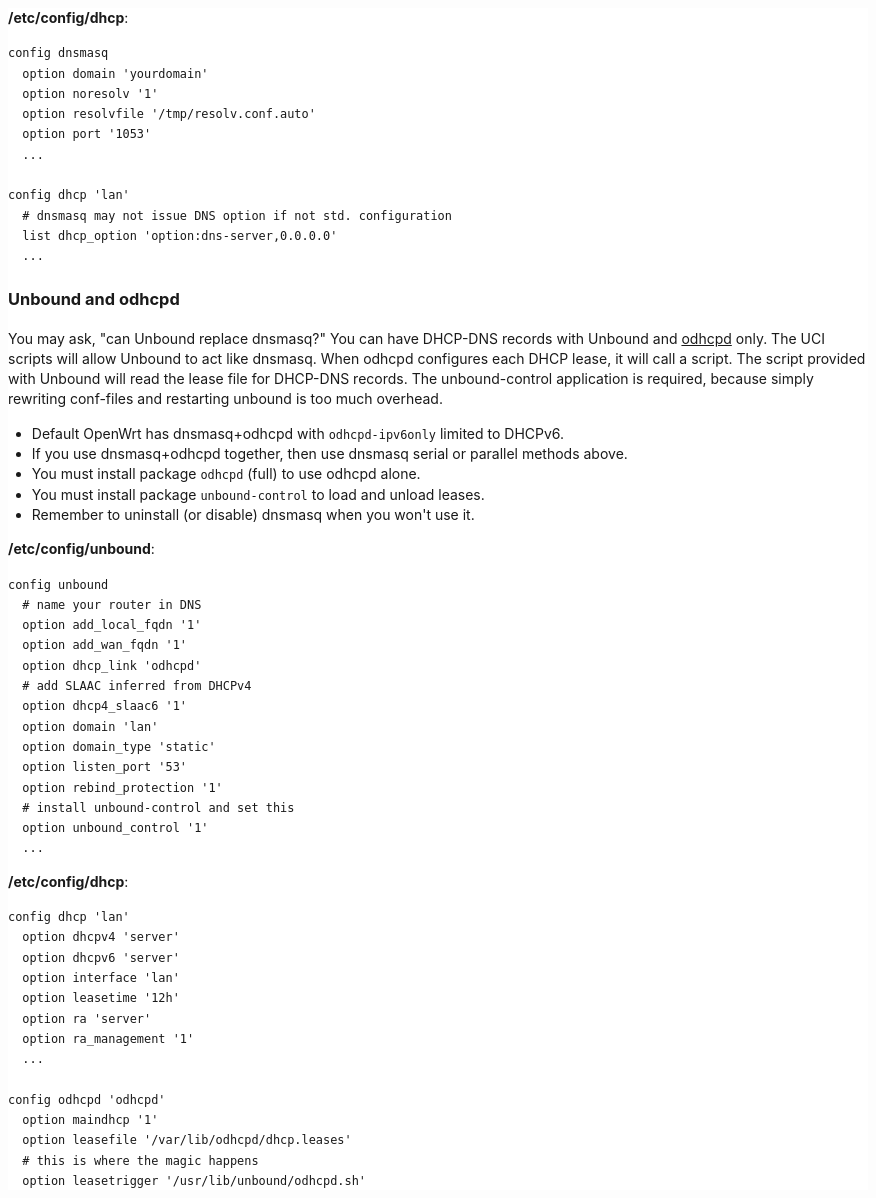 **/etc/config/dhcp**:
```
config dnsmasq
  option domain 'yourdomain'
  option noresolv '1'
  option resolvfile '/tmp/resolv.conf.auto'
  option port '1053'
  ...

config dhcp 'lan'
  # dnsmasq may not issue DNS option if not std. configuration
  list dhcp_option 'option:dns-server,0.0.0.0'
  ...
```

### Unbound and odhcpd
You may ask, "can Unbound replace dnsmasq?" You can have DHCP-DNS records with Unbound and [odhcpd](https://github.com/openwrt/odhcpd/blob/master/README) only. The UCI scripts will allow Unbound to act like dnsmasq. When odhcpd configures each DHCP lease, it will call a script. The script provided with Unbound will read the lease file for DHCP-DNS records. The unbound-control application is required, because simply rewriting conf-files and restarting unbound is too much overhead.
- Default OpenWrt has dnsmasq+odhcpd with `odhcpd-ipv6only` limited to DHCPv6.
- If you use dnsmasq+odhcpd together, then use dnsmasq serial or parallel methods above.
- You must install package `odhcpd` (full) to use odhcpd alone.
- You must install package `unbound-control` to load and unload leases.
- Remember to uninstall (or disable) dnsmasq when you won't use it.

**/etc/config/unbound**:
```
config unbound
  # name your router in DNS
  option add_local_fqdn '1'
  option add_wan_fqdn '1'
  option dhcp_link 'odhcpd'
  # add SLAAC inferred from DHCPv4
  option dhcp4_slaac6 '1'
  option domain 'lan'
  option domain_type 'static'
  option listen_port '53'
  option rebind_protection '1'
  # install unbound-control and set this
  option unbound_control '1'
  ...
```

**/etc/config/dhcp**:
```
config dhcp 'lan'
  option dhcpv4 'server'
  option dhcpv6 'server'
  option interface 'lan'
  option leasetime '12h'
  option ra 'server'
  option ra_management '1'
  ...

config odhcpd 'odhcpd'
  option maindhcp '1'
  option leasefile '/var/lib/odhcpd/dhcp.leases'
  # this is where the magic happens
  option leasetrigger '/usr/lib/unbound/odhcpd.sh'
```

## BRIEF
The answer is the whole listing above, written out verbatim, without its pictures.

## RESULT BELOW
 **/etc/config/dhcp**:
```
config dnsmasq
  option domain 'yourdomain'
  option noresolv '1'
  option resolvfile '/tmp/resolv.conf.auto'
  option port '1053'
  ...

config dhcp 'lan'
  # dnsmasq may not issue DNS option if not std. configuration
  list dhcp_option 'option:dns-server,0.0.0.0'
  ...
```

### Unbound and odhcpd
You may ask, "can Unbound replace dnsmasq?" You can have DHCP-DNS records with Unbound and [odhcpd](https://github.com/openwrt/odhcpd/blob/master/README) only. The UCI scripts will allow Unbound to act like dnsmasq. When odhcpd configures each DHCP lease, it will call a script. The script provided with Unbound will read the lease file for DHCP-DNS records. The unbound-control application is required, because simply rewriting conf-files and restarting unbound is too much overhead.
- Default OpenWrt has dnsmasq+odhcpd with `odhcpd-ipv6only` limited to DHCPv6.
- If you use dnsmasq+odhcpd together, then use dnsmasq serial or parallel methods above.
- You must install package `odhcpd` (full) to use odhcpd alone.
- You must install package `unbound-control` to load and unload leases.
- Remember to uninstall (or disable) dnsmasq when you won't use it.

**/etc/config/unbound**:
```
config unbound
  # name your router in DNS
  option add_local_fqdn '1'
  option add_wan_fqdn '1'
  option dhcp_link 'odhcpd'
  # add SLAAC inferred from DHCPv4
  option dhcp4_slaac6 '1'
  option domain 'lan'
  option domain_type 'static'
  option listen_port '53'
  option rebind_protection '1'
  # install unbound-control and set this
  option unbound_control '1'
  ...
```

**/etc/config/dhcp**:
```
config dhcp 'lan'
  option dhcpv4 'server'
  option dhcpv6 'server'
  option interface 'lan'
  option leasetime '12h'
  option ra 'server'
  option ra_management '1'
  ...

config odhcpd 'odhcpd'
  option maindhcp '1'
  option leasefile '/var/lib/odhcpd/dhcp.leases'
  # this is where the magic happens
  option leasetrigger '/usr/lib/unbound/odhcpd.sh'
```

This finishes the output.